# finishing mdf speaker cabinets



## gnojham (Apr 7, 2011)

Ok, so im just about finished constructing a couple speaker cabinets. i want to finish them, and I want the end result to be a nice satin black finish.
I made the cabinets out of MDF.

I have no idea how to get from bare MDF to the satin black finished product.
Well, I know how to do it wrong – put on a couple coats of satin black latex paint (if there is such an animal)
I assume the proper finish would require some sealer and or primer, sanding, maybe more sealer, more sanding, paint, sanding, etc.

Im hoping some of you here can give me some (plenty!) help, and will be willing to answer my (probably many) questions. By nature I ask many questions about things im trying to learn, so forgive me.
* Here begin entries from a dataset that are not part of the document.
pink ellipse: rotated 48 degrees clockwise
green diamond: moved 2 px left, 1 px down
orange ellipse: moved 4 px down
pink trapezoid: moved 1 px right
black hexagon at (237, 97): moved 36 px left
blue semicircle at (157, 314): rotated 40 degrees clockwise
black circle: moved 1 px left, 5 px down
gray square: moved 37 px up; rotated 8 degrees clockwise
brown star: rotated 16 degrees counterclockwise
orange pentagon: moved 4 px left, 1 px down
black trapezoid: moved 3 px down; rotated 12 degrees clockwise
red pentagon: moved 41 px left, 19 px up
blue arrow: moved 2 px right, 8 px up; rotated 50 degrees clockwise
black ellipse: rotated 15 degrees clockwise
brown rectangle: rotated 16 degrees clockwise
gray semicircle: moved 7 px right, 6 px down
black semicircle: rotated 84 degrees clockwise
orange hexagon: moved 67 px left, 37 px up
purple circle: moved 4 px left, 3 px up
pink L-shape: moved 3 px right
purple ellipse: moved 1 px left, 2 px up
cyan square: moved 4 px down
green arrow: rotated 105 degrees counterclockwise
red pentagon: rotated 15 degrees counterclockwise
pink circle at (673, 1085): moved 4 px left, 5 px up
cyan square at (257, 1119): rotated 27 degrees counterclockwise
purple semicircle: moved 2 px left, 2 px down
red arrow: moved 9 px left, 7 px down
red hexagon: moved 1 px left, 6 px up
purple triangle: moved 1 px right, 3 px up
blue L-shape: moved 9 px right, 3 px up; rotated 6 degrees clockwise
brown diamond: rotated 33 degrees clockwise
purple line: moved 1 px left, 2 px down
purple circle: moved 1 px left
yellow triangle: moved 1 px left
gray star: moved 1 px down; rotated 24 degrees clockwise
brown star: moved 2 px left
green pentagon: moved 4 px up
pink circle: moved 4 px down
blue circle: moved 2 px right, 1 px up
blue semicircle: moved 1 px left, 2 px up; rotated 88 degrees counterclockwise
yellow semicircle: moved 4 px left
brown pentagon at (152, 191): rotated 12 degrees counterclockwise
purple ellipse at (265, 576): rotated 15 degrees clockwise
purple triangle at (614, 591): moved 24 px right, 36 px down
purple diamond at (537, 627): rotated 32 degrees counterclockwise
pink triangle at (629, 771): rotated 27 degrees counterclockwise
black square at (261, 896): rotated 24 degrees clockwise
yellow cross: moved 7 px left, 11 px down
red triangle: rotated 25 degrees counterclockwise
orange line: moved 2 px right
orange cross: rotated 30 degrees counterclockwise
So im staring at my bare MDF cabinets. assume I have sanded where necessary with 80 and then 120 grit. whats the first thing I need to do? Sealer? Primer? what type of sealer (or primer)? Or is 120 grit not the final grit and I need more sanding?

Thanks for any info

(I searched this forum for "mdf" and came up empty btw, so maybe this thread will help others as well in the future)


----------



## gnojham (Apr 7, 2011)

i just realized that my other thread in this forum has MDF right in the title, but didnt show up during a search. i hope this thread isnt redundant.


----------



## knotscott (Nov 8, 2007)

Most of my speakers were cloth and hardwood, but I did build a pair from MDF and had them painted with a combination of a hand applied technique for the outer panels, and black automotive finish lacquer. He sanded, primed, sanded and sprayed the black lacquer much like he would a car, and it turned out really nice (IMHO).


----------



## gnojham (Apr 7, 2011)

looks sweet. can you get the guy to come on here and explain how he did it?


----------



## gnojham (Apr 7, 2011)

nobody?


----------